Pictures aside, return all of the records exactly as they stand.
↓↓↓
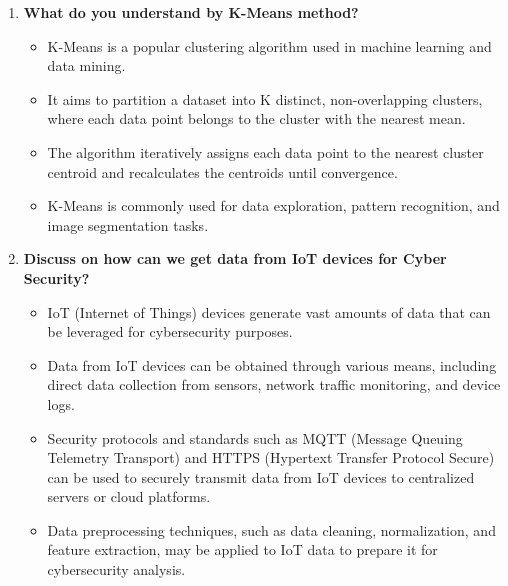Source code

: \documentclass[11pt]{article}
\begin{document}
\begin{enumerate}
    \item \textbf{What do you understand by K-Means method?}
          \begin{itemize}
              \item K-Means is a popular clustering algorithm used in machine learning and data mining.
              \item It aims to partition a dataset into K distinct, non-overlapping clusters, where each data point belongs to the cluster with the nearest mean.
              \item The algorithm iteratively assigns each data point to the nearest cluster centroid and recalculates the centroids until convergence.
              \item K-Means is commonly used for data exploration, pattern recognition, and image segmentation tasks.
          \end{itemize}

    \item \textbf{Discuss on how can we get data from IoT devices for Cyber Security?}
          \begin{itemize}
              \item IoT (Internet of Things) devices generate vast amounts of data that can be leveraged for cybersecurity purposes.
              \item Data from IoT devices can be obtained through various means, including direct data collection from sensors, network traffic monitoring, and device logs.
              \item Security protocols and standards such as MQTT (Message Queuing Telemetry Transport) and HTTPS (Hypertext Transfer Protocol Secure) can be used to securely transmit data from IoT devices to centralized servers or cloud platforms.
              \item Data preprocessing techniques, such as data cleaning, normalization, and feature extraction, may be applied to IoT data to prepare it for cybersecurity analysis.
          \end{itemize}


\end{enumerate}
\end{document}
↑↑↑
> TASK SOLUTION
Source code

: \documentclass[11pt]{article}
\begin{document}
\begin{enumerate}
    \item \textbf{What do you understand by K-Means method?}
          \begin{itemize}
              \item K-Means is a popular clustering algorithm used in machine learning and data mining.
              \item It aims to partition a dataset into K distinct, non-overlapping clusters, where each data point belongs to the cluster with the nearest mean.
              \item The algorithm iteratively assigns each data point to the nearest cluster centroid and recalculates the centroids until convergence.
              \item K-Means is commonly used for data exploration, pattern recognition, and image segmentation tasks.
          \end{itemize}

    \item \textbf{Discuss on how can we get data from IoT devices for Cyber Security?}
          \begin{itemize}
              \item IoT (Internet of Things) devices generate vast amounts of data that can be leveraged for cybersecurity purposes.
              \item Data from IoT devices can be obtained through various means, including direct data collection from sensors, network traffic monitoring, and device logs.
              \item Security protocols and standards such as MQTT (Message Queuing Telemetry Transport) and HTTPS (Hypertext Transfer Protocol Secure) can be used to securely transmit data from IoT devices to centralized servers or cloud platforms.
              \item Data preprocessing techniques, such as data cleaning, normalization, and feature extraction, may be applied to IoT data to prepare it for cybersecurity analysis.
          \end{itemize}


\end{enumerate}
\end{document}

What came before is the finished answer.